The following seven countries were excluded from the above area because only presence data without coordinate information were available: Antigua and Barbuda, Belize, Dominican Republic, El Salvador, Jamaica, Saint Lucia, and Trinidad and Tobago. North Dakota in the United States was also excluded for the same reason.
South America:
Uruguay and six states of Brazil (Acre, Amazonas, Ceara, Rondonia, Roraima, and Sergipe) were excluded because only presence data without coordinate information were available.
<Amaranthus retroflexus>
Native region: North America
Invaded regions: Oceania, Europe, and East Asia
North America:
The Americas north of Panama. The Caribbean Islands were excluded because no presence data with coordinate information were available.

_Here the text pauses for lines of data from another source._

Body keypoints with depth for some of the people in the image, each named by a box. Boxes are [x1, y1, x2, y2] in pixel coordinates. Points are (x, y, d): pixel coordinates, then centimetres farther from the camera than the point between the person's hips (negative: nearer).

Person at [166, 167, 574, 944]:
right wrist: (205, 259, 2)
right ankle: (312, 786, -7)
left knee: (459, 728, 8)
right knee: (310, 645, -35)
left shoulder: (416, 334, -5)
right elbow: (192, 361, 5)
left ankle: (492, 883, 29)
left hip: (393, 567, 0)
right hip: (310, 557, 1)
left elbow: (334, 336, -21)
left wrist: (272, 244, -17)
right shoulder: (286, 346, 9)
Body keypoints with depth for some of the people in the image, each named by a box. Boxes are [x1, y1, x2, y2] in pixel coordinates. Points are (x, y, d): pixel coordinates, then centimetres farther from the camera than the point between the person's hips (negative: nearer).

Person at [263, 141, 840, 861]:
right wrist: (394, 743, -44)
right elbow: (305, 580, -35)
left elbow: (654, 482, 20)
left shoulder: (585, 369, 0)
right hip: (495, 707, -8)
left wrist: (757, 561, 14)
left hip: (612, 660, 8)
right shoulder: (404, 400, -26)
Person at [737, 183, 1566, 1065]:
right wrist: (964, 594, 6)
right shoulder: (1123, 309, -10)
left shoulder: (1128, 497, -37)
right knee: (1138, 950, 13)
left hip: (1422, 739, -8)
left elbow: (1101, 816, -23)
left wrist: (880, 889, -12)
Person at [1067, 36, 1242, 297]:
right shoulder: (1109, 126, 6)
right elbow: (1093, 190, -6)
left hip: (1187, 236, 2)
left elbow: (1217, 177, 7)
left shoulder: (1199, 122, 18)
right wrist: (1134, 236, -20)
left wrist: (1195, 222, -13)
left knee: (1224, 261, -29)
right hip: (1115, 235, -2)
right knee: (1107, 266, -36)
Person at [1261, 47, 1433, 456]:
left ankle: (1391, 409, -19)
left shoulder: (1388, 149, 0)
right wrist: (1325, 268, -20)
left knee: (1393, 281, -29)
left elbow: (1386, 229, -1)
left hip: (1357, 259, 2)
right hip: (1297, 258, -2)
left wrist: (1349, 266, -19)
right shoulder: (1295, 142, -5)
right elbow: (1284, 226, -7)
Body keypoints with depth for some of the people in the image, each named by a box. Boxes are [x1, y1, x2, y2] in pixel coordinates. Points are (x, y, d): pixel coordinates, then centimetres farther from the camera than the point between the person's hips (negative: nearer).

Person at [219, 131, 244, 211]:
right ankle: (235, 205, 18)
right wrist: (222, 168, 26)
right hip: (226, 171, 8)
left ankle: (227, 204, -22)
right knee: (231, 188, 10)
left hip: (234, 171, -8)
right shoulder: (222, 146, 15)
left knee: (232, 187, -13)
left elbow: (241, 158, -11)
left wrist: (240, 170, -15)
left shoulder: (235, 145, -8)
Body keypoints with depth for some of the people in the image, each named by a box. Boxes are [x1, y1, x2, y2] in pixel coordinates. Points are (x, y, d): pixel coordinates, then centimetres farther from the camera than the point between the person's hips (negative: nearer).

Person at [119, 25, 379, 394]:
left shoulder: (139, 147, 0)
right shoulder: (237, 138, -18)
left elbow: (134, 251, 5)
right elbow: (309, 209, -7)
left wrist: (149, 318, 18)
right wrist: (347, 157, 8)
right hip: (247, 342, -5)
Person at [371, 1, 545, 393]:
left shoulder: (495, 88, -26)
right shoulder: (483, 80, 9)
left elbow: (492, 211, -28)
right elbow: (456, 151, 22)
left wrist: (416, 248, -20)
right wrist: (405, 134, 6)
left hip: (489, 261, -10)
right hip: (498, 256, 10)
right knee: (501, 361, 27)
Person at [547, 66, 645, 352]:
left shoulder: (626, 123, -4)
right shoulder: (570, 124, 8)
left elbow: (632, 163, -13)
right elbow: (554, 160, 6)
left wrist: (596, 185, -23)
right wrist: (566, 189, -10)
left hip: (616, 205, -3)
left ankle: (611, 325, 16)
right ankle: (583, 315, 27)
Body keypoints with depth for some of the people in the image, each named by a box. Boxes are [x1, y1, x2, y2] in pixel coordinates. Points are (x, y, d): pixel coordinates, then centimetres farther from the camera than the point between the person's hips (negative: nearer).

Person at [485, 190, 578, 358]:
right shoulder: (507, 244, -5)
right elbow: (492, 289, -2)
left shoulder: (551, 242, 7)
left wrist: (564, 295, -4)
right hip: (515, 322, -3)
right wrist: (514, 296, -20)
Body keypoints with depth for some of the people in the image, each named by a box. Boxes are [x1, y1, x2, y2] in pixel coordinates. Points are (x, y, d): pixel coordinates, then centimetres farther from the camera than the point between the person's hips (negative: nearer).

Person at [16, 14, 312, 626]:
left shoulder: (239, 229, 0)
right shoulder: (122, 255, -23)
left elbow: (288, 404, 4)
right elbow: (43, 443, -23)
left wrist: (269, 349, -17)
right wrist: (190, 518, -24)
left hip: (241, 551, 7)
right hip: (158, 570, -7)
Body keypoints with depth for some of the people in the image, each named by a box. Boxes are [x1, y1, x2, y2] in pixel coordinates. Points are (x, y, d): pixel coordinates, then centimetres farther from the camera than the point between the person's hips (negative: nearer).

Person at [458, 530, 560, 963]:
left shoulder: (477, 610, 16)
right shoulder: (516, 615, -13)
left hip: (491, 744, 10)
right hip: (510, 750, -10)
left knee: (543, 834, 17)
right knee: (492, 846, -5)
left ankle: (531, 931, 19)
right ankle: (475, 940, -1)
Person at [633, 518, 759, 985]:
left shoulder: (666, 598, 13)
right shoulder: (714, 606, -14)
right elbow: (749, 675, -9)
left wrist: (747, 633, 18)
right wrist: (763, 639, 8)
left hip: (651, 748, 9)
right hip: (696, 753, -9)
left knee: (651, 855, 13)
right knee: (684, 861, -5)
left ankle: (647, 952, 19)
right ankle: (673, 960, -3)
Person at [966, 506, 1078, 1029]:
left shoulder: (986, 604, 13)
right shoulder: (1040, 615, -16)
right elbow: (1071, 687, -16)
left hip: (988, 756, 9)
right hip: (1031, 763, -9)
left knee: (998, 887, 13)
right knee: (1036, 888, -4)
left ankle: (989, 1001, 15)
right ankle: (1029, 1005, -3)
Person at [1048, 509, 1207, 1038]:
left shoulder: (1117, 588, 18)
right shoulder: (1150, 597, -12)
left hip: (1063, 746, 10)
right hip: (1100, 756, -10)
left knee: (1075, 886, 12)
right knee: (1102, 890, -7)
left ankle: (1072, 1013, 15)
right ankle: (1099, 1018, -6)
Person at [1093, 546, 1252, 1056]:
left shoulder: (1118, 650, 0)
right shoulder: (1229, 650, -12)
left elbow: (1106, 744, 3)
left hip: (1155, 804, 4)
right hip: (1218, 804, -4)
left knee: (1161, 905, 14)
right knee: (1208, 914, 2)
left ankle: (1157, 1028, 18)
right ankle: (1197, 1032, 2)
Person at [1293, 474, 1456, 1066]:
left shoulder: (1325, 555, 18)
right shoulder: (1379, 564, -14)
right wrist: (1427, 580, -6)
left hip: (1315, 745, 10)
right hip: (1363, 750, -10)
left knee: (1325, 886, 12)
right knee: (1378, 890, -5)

Oceania: Australia and New Zealand, which had presence data.
Europe:
Includes European Russia (five Federal Districts: Central, South, North-Western, Volga, and North Caucasus) and three South Caucasus countries, excluding Cyprus and Iceland.
East Asia: China, Japan, Mongolia, North Korea, South Korea, and Taiwan
References
Kriticos, D. J., B. L. Webber, A. Leriche, et al. 2012. "CliMond: Global High-Resolution Historical and Future Scenario Climate Surface for Bioclimatic Modelling." Methods in Ecology and Evolution 3, no 1: 53-64.
Phillips, S. J., R. P. Anderson, M. Dudik, R. E. Schapire, and M. E. Blair. 2017. "Open the Black Box: An Open-Source Release of Maxent." Ecography 40, no. 7: 887-893.